Hoje eu estava vendo aqueles vídeos inúteis da internet quando, do nada, reapareceu aquela velha pergunta torta: “Se você estivesse perdida numa floresta, preferiria encontrar um urso ou um homem?” E, como sempre, muitas mulheres respondem que preferem encontrar o urso. E, como sempre também, vem o deboche. Homens — e, pior ainda, algumas mulheres — rindo, ironizando, fingindo que não entendem a resposta.


Mas aí eu parei pra pensar sozinha: essa pergunta já nasce mal-intencionada. Porque ela não quer saber de floresta nenhuma. Ela quer desqualificar o medo feminino. Quer dizer: “olha como vocês exageram, preferem um animal selvagem a um homem”. Só que o que ninguém quer discutir é por que tantas mulheres escolhem o urso.



Primeiro ponto: se eu estivesse perdida numa floresta, provavelmente teria acontecido algo fora do normal. Porque, sendo bem realista, mulher não entra sozinha numa mata do nada. A não ser que esteja procurando alguém — um filho, por exemplo.

Agora outra pergunta que ninguém faz: o que um homem estaria fazendo sozinho dentro de uma mata? Se fosse resgate, seriam bombeiros, fardados, identificados. Se fosse um parente, a mulher saberia. Mas um homem aleatório, sem identificação, num lugar isolado? Isso não é tranquilizador — é alerta.



E aí vem a parte que mais incomoda quem faz essa pergunta: com um urso, existe previsibilidade. Ursos não caçam humanos. Ursos evitam humanos. Ursos atacam, na maioria esmagadora dos casos, quando se sentem ameaçados, acuados ou quando alguém invade o espaço deles. Tanto que existem orientações oficiais de segurança amplamente divulgadas: fazer barulho pra não surpreender, não correr, manter distância, parecer maior, recuar devagar.

Ou seja: é um risco conhecido, estudado e evitável.



Já com um homem violento?

Não existe protocolo.

Não existe comportamento “correto” que garanta sobrevivência.

Não existe estatística que jogue a favor da mulher.


No Brasil, os dados são claros e reais: cerca de 4 mulheres são mortas por dia vítimas de feminicídio. Mulheres assassinadas por homens, muitas vezes parceiros, ex-parceiros ou completos desconhecidos. E isso sem contar estupros, agressões e tentativas de homicídio que não entram na estatística final. Não existe uma estatística equivalente de mulheres mortas por ursos em florestas brasileiras — porque essa floresta é uma alegoria, uma fantasia. A violência masculina, não.

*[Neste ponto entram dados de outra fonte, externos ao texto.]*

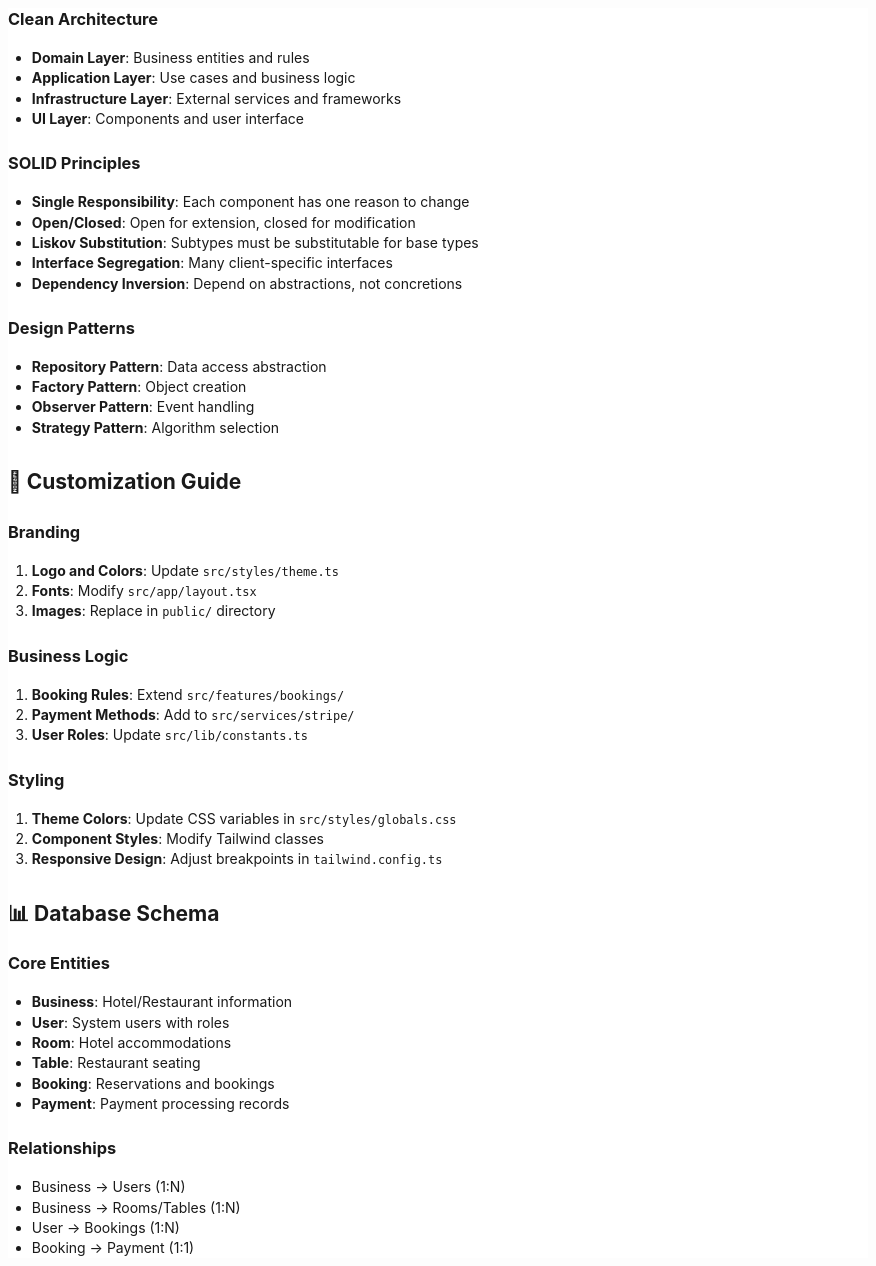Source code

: ### Clean Architecture
- **Domain Layer**: Business entities and rules
- **Application Layer**: Use cases and business logic
- **Infrastructure Layer**: External services and frameworks
- **UI Layer**: Components and user interface

### SOLID Principles
- **Single Responsibility**: Each component has one reason to change
- **Open/Closed**: Open for extension, closed for modification
- **Liskov Substitution**: Subtypes must be substitutable for base types
- **Interface Segregation**: Many client-specific interfaces
- **Dependency Inversion**: Depend on abstractions, not concretions

### Design Patterns
- **Repository Pattern**: Data access abstraction
- **Factory Pattern**: Object creation
- **Observer Pattern**: Event handling
- **Strategy Pattern**: Algorithm selection

## 🎨 Customization Guide

### Branding
1. **Logo and Colors**: Update `src/styles/theme.ts`
2. **Fonts**: Modify `src/app/layout.tsx`
3. **Images**: Replace in `public/` directory

### Business Logic
1. **Booking Rules**: Extend `src/features/bookings/`
2. **Payment Methods**: Add to `src/services/stripe/`
3. **User Roles**: Update `src/lib/constants.ts`

### Styling
1. **Theme Colors**: Update CSS variables in `src/styles/globals.css`
2. **Component Styles**: Modify Tailwind classes
3. **Responsive Design**: Adjust breakpoints in `tailwind.config.ts`

## 📊 Database Schema

### Core Entities
- **Business**: Hotel/Restaurant information
- **User**: System users with roles
- **Room**: Hotel accommodations
- **Table**: Restaurant seating
- **Booking**: Reservations and bookings
- **Payment**: Payment processing records

### Relationships
- Business → Users (1:N)
- Business → Rooms/Tables (1:N)
- User → Bookings (1:N)
- Booking → Payment (1:1)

Tem gente que acha exagero dizer que preferiria um urso. Mas exagero é fingir que o medo feminino surgiu do nada. Exagero é tratar como piada uma pergunta que tenta empurrar mulheres para situações de risco, como se desconfiar fosse “histeria”. E o mais irônico: é muito mais fácil se livrar de um urso do que de um homem agressivo, porque o urso não sente prazer em dominar, humilhar ou machucar. Ele só quer distância.



Então, da próxima vez que alguém vier com essa pergunta “inocente”, talvez a resposta certa não seja “urso ou homem”, mas outra bem mais incômoda:

👉 por que incomoda tanto o fato de mulheres confiarem mais em um animal previsível do que em um homem desconhecido — e o que isso diz sobre o comportamento que vocês se recusam a questionar?